Neu in den Kinos: „Ich Capitano“ (Foto: X-Verleih)
Gunnar Landsgesell · 19. Sep 2013 · Film

Population Boom

Mit lakonischem Humor reist Werner Boote („Plastic Planet“) um die Welt, um zu klären, ob der Erde aufgrund von Ressourcenmangel die Überbevölkerung droht. Er findet dabei Antworten, die so manchen erstaunen mögen.

Werner Boote findet offensichtlich Gefallen daran, sich selbst ins Bild zu setzen. Man darf ihn durchwegs als österreichische Version von Michael Moore verstehen. Bootes Methode ist ebenso simpel wie einprägsam: Anstatt sein Publikum mit offenen, abstrakten Bildern allein zu lassen, begleitet er es lieber in sehr konkret gebauten, argumentativen Kausalketten.
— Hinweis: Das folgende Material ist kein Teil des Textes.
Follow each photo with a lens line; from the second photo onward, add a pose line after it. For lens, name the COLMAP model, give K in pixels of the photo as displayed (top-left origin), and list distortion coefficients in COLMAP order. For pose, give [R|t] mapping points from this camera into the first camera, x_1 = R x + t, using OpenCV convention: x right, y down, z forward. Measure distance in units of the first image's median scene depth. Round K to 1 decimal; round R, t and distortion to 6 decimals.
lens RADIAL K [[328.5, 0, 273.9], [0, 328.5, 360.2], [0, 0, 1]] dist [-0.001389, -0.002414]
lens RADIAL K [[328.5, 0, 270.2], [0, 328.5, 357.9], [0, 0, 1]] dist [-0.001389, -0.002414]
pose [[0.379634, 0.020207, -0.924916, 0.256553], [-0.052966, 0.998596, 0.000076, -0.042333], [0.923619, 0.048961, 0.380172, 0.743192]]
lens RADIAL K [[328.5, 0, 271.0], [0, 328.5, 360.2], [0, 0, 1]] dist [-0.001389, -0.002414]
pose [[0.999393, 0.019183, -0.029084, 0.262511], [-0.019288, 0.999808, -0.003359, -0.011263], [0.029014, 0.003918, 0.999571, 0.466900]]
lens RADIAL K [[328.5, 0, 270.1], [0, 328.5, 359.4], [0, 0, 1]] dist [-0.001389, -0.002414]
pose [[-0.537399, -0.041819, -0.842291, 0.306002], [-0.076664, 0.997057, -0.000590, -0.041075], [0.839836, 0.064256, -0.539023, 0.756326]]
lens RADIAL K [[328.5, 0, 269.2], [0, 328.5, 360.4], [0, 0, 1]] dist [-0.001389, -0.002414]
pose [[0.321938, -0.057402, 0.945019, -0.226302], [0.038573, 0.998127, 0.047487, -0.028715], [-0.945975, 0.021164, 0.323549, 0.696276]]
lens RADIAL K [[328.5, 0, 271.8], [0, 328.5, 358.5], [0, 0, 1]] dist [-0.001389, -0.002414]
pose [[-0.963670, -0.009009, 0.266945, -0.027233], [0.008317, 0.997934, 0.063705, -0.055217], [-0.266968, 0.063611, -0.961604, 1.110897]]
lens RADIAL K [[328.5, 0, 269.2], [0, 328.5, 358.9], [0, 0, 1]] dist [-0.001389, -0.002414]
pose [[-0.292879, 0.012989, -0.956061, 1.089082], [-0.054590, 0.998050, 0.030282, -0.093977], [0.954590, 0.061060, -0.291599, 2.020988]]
Globale Themen wie die Verseuchung des Planeten durch Plastik oder auch die Frage, was sich hinter dem Begriff der Überbevölkerung eigentlich verbirgt, eignen sich idealtypisch dafür. Ohne große Umschweife macht sich der Filmemacher daran, die Rhetorik der Überpopulation als eine Strategie der Angst zu demontieren. Ein UN-Experte, der eben auf einer Pressekonferenz die Geburt des siebenten Millionsten Menschen mit einem Verweis auf diverse Kriege verkündete, kann keine Antwort auf die Frage geben, wann es denn wirklich zu viel würde. Schon im 18. Jahrhundert, so Boote, prognostizierte man aus diesem Grund den Kollaps der Menschheit.

Spiel mit vollgeräumten Bildern

Dass die UNO ebenso wie der CNN-Gründer und nebenbei größte Bison-Züchter der USA, Ted Turner, Kriege oder gar Kannibalismus (Turner) als Folge zu vieler Menschen an die Wand malen, wenn diese sich nicht länger ernähren könne, sorgt bei Reiseleiter Boote eher für lakonischen Humor. Tatsächlich sei es der Ressourcenverbrauch und die Frage, wie Staaten ihre Gesellschaften organisieren, die darüber entscheiden, wie viele Menschen auf der Erde ein gutes Leben führen können. Schon an diesem Punkt gabelt Boote seine Erzählung: in jene der westlichen Welt, deren ökologischer Fussabdruck allein aufgrund des Lebenswandels ziemlich schlecht ausfällt, während Nationen wie China, Indien oder Bangladesh trotz ihres Bevölkerungsreichtums den Planeten weniger belasten. Viele Kinder, das wird bei einem Besuch einer Familie in einem Slum von Mumbai, Indien, deutlich, sind immer noch die Lebensversicherung der Armen. Während die Gesellschaften in Europa und den USA täglich viel mehr Kalorien zu sich nehmen, als der Körper eigentlich braucht, und Ted Turner ein vielfaches an Nährwerten zur Produktion von einem Kilo Bisonfleisch verfüttern lässt, sorgt man sich zugleich, dass der Hunger ausbrechen könnte, wenn in Asien oder Afrika die Bevölkerungszahlen steigen. In dieser Hinsicht hält Boote mit den Gesprächspartnern, die er in allen Teilen der Welt recht beiläufig besucht, stimmig den Kurs seiner Argumentation. Auch das gehört zur unmerklich offensiven Strategie des Films: „Population Planet“ präsentiert nicht nur menschenleeren Landschaften in Afrika um damit auch visuell seine These zu untermauern, sondern geht einen geradezu paradoxen Weg: Indem er immer wieder vollgeräumte Bilder aus Peking, Tokyo oder auch New York anhäuft, um die Ängste vor einem ächzenden Planeten auf sehr ironische Weise zu konterkarieren. Eine gewisse Diskursfreudigkeit kann man „Plastic Planet“ damit nicht absprechen. Auch deshalb, weil Boote nicht über trockene Statistiken zu überzeugen sucht, sondern sein Publikum über eine durchwegs persönlich, fast haptisch gehaltene Erzählung einzubinden versucht. Ähnlich populär ausgerichtet wie Michael Moore, aber keineswegs so plump wie Morgan Spurlock („Super Size Me“), ergibt das ein Stück sanft ausgestaltetes Überzeugungskino.